EXTRACTED ENTRIES Start Marker

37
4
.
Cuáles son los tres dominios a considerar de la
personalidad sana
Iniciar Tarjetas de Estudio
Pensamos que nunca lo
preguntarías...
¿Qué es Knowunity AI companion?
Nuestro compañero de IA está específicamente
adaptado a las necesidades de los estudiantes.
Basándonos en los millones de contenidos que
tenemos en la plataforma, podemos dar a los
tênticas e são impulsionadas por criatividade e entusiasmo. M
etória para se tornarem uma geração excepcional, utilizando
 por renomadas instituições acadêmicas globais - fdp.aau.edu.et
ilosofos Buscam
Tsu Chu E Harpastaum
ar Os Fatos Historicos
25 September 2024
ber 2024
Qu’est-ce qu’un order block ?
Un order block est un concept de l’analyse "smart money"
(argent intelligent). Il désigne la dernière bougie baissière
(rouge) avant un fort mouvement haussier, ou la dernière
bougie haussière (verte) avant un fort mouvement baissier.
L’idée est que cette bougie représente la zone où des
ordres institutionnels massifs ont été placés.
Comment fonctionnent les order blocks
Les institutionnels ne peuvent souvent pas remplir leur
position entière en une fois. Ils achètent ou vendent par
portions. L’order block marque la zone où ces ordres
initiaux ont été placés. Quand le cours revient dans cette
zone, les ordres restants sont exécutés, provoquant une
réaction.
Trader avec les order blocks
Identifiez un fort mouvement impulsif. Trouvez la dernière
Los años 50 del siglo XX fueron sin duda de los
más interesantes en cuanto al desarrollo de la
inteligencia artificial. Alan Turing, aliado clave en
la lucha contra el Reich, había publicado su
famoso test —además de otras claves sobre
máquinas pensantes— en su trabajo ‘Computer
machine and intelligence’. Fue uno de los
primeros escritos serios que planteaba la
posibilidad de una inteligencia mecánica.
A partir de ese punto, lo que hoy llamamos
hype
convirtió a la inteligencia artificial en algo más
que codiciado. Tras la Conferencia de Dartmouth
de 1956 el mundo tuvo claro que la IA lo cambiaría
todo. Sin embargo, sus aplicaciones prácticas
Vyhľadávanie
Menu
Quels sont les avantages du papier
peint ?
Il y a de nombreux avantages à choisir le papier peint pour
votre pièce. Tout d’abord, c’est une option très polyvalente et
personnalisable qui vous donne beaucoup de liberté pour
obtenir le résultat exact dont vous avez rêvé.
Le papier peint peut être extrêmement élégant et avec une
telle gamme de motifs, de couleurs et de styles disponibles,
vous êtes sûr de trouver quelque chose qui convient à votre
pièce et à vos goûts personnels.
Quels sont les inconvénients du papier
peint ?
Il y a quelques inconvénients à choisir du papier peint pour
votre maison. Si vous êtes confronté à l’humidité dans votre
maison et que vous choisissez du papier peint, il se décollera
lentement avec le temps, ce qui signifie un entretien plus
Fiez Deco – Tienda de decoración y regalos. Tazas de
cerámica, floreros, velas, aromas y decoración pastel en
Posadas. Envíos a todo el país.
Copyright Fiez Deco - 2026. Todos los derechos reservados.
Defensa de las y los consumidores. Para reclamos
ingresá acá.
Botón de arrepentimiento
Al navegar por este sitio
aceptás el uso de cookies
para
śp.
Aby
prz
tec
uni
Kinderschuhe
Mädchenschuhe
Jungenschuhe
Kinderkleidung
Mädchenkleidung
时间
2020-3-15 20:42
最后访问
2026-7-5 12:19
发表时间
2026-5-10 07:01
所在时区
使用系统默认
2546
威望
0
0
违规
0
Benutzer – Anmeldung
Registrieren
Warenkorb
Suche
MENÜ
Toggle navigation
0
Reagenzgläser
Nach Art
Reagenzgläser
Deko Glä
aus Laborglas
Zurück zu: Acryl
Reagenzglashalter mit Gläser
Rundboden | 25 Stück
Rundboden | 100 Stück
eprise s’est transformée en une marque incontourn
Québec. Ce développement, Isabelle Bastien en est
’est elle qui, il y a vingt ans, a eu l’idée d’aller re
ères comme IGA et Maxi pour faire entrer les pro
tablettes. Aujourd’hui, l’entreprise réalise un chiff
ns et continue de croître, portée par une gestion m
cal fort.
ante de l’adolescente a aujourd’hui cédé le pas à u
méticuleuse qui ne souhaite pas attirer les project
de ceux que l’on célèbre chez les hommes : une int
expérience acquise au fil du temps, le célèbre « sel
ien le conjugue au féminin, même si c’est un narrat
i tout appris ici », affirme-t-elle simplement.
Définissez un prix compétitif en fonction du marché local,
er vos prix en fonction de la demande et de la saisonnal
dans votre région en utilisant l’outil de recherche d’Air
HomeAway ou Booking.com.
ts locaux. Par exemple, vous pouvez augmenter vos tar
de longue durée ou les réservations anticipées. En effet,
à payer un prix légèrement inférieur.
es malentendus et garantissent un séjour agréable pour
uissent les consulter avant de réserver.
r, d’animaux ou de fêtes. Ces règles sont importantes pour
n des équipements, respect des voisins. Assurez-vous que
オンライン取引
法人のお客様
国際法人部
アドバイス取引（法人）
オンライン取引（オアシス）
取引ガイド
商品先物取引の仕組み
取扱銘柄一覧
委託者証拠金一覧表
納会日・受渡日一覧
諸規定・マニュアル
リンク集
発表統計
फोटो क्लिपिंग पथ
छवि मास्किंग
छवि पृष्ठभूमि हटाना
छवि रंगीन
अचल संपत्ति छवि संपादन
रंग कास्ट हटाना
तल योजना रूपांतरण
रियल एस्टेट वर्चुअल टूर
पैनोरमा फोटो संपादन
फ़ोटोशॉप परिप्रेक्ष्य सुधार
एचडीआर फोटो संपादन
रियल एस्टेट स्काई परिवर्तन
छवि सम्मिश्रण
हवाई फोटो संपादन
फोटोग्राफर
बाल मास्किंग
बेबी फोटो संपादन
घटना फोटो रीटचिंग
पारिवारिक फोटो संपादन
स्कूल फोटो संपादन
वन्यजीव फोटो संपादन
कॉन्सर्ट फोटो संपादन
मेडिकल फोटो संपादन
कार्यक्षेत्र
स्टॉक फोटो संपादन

EXTRACTED ENTRIES End Marker

» WHAT YOU WILL DO: Format the lines from all of the rows above as a JSON list of strings, with one string per line and no blank lines.

» OUTPUT OF THE TASK:
[
  "37",
  "4",
  ".",
  "Cuáles son los tres dominios a considerar de la",
  "personalidad sana",
  "Iniciar Tarjetas de Estudio",
  "Pensamos que nunca lo",
  "preguntarías...",
  "¿Qué es Knowunity AI companion?",
  "Nuestro compañero de IA está específicamente",
  "adaptado a las necesidades de los estudiantes.",
  "Basándonos en los millones de contenidos que",
  "tenemos en la plataforma, podemos dar a los",
  "tênticas e são impulsionadas por criatividade e entusiasmo. M",
  "etória para se tornarem uma geração excepcional, utilizando",
  " por renomadas instituições acadêmicas globais - fdp.aau.edu.et",
  "ilosofos Buscam",
  "Tsu Chu E Harpastaum",
  "ar Os Fatos Historicos",
  "25 September 2024",
  "ber 2024",
  "Qu’est-ce qu’un order block ?",
  "Un order block est un concept de l’analyse \"smart money\"",
  "(argent intelligent). Il désigne la dernière bougie baissière",
  "(rouge) avant un fort mouvement haussier, ou la dernière",
  "bougie haussière (verte) avant un fort mouvement baissier.",
  "L’idée est que cette bougie représente la zone où des",
  "ordres institutionnels massifs ont été placés.",
  "Comment fonctionnent les order blocks",
  "Les institutionnels ne peuvent souvent pas remplir leur",
  "position entière en une fois. Ils achètent ou vendent par",
  "portions. L’order block marque la zone où ces ordres",
  "initiaux ont été placés. Quand le cours revient dans cette",
  "zone, les ordres restants sont exécutés, provoquant une",
  "réaction.",
  "Trader avec les order blocks",
  "Identifiez un fort mouvement impulsif. Trouvez la dernière",
  "Los años 50 del siglo XX fueron sin duda de los",
  "más interesantes en cuanto al desarrollo de la",
  "inteligencia artificial. Alan Turing, aliado clave en",
  "la lucha contra el Reich, había publicado su",
  "famoso test —además de otras claves sobre",
  "máquinas pensantes— en su trabajo ‘Computer",
  "machine and intelligence’. Fue uno de los",
  "primeros escritos serios que planteaba la",
  "posibilidad de una inteligencia mecánica.",
  "A partir de ese punto, lo que hoy llamamos",
  "hype",
  "convirtió a la inteligencia artificial en algo más",
  "que codiciado. Tras la Conferencia de Dartmouth",
  "de 1956 el mundo tuvo claro que la IA lo cambiaría",
  "todo. Sin embargo, sus aplicaciones prácticas",
  "Vyhľadávanie",
  "Menu",
  "Quels sont les avantages du papier",
  "peint ?",
  "Il y a de nombreux avantages à choisir le papier peint pour",
  "votre pièce. Tout d’abord, c’est une option très polyvalente et",
  "personnalisable qui vous donne beaucoup de liberté pour",
  "obtenir le résultat exact dont vous avez rêvé.",
  "Le papier peint peut être extrêmement élégant et avec une",
  "telle gamme de motifs, de couleurs et de styles disponibles,",
  "vous êtes sûr de trouver quelque chose qui convient à votre",
  "pièce et à vos goûts personnels.",
  "Quels sont les inconvénients du papier",
  "peint ?",
  "Il y a quelques inconvénients à choisir du papier peint pour",
  "votre maison. Si vous êtes confronté à l’humidité dans votre",
  "maison et que vous choisissez du papier peint, il se décollera",
  "lentement avec le temps, ce qui signifie un entretien plus",
  "Fiez Deco – Tienda de decoración y regalos. Tazas de",
  "cerámica, floreros, velas, aromas y decoración pastel en",
  "Posadas. Envíos a todo el país.",
  "Copyright Fiez Deco - 2026. Todos los derechos reservados.",
  "Defensa de las y los consumidores. Para reclamos",
  "ingresá acá.",
  "Botón de arrepentimiento",
  "Al navegar por este sitio",
  "aceptás el uso de cookies",
  "para",
  "śp.",
  "Aby",
  "prz",
  "tec",
  "uni",
  "Kinderschuhe",
  "Mädchenschuhe",
  "Jungenschuhe",
  "Kinderkleidung",
  "Mädchenkleidung",
  "时间",
  "2020-3-15 20:42",
  "最后访问",
  "2026-7-5 12:19",
  "发表时间",
  "2026-5-10 07:01",
  "所在时区",
  "使用系统默认",
  "2546",
  "威望",
  "0",
  "0",
  "违规",
  "0",
  "Benutzer – Anmeldung",
  "Registrieren",
  "Warenkorb",
  "Suche",
  "MENÜ",
  "Toggle navigation",
  "0",
  "Reagenzgläser",
  "Nach Art",
  "Reagenzgläser",
  "Deko Glä",
  "aus Laborglas",
  "Zurück zu: Acryl",
  "Reagenzglashalter mit Gläser",
  "Rundboden | 25 Stück",
  "Rundboden | 100 Stück",
  "eprise s’est transformée en une marque incontourn",
  "Québec. Ce développement, Isabelle Bastien en est",
  "’est elle qui, il y a vingt ans, a eu l’idée d’aller re",
  "ères comme IGA et Maxi pour faire entrer les pro",
  "tablettes. Aujourd’hui, l’entreprise réalise un chiff",
  "ns et continue de croître, portée par une gestion m",
  "cal fort.",
  "ante de l’adolescente a aujourd’hui cédé le pas à u",
  "méticuleuse qui ne souhaite pas attirer les project",
  "de ceux que l’on célèbre chez les hommes : une int",
  "expérience acquise au fil du temps, le célèbre « sel",
  "ien le conjugue au féminin, même si c’est un narrat",
  "i tout appris ici », affirme-t-elle simplement.",
  "Définissez un prix compétitif en fonction du marché local,",
  "er vos prix en fonction de la demande et de la saisonnal",
  "dans votre région en utilisant l’outil de recherche d’Air",
  "HomeAway ou Booking.com.",
  "ts locaux. Par exemple, vous pouvez augmenter vos tar",
  "de longue durée ou les réservations anticipées. En effet,",
  "à payer un prix légèrement inférieur.",
  "es malentendus et garantissent un séjour agréable pour",
  "uissent les consulter avant de réserver.",
  "r, d’animaux ou de fêtes. Ces règles sont importantes pour",
  "n des équipements, respect des voisins. Assurez-vous que",
  "オンライン取引",
  "法人のお客様",
  "国際法人部",
  "アドバイス取引（法人）",
  "オンライン取引（オアシス）",
  "取引ガイド",
  "商品先物取引の仕組み",
  "取扱銘柄一覧",
  "委託者証拠金一覧表",
  "納会日・受渡日一覧",
  "諸規定・マニュアル",
  "リンク集",
  "発表統計",
  "फोटो क्लिपिंग पथ",
  "छवि मास्किंग",
  "छवि पृष्ठभूमि हटाना",
  "छवि रंगीन",
  "अचल संपत्ति छवि संपादन",
  "रंग कास्ट हटाना",
  "तल योजना रूपांतरण",
  "रियल एस्टेट वर्चुअल टूर",
  "पैनोरमा फोटो संपादन",
  "फ़ोटोशॉप परिप्रेक्ष्य सुधार",
  "एचडीआर फोटो संपादन",
  "रियल एस्टेट स्काई परिवर्तन",
  "छवि सम्मिश्रण",
  "हवाई फोटो संपादन",
  "फोटोग्राफर",
  "बाल मास्किंग",
  "बेबी फोटो संपादन",
  "घटना फोटो रीटचिंग",
  "पारिवारिक फोटो संपादन",
  "स्कूल फोटो संपादन",
  "वन्यजीव फोटो संपादन",
  "कॉन्सर्ट फोटो संपादन",
  "मेडिकल फोटो संपादन",
  "कार्यक्षेत्र",
  "स्टॉक फोटो संपादन"
]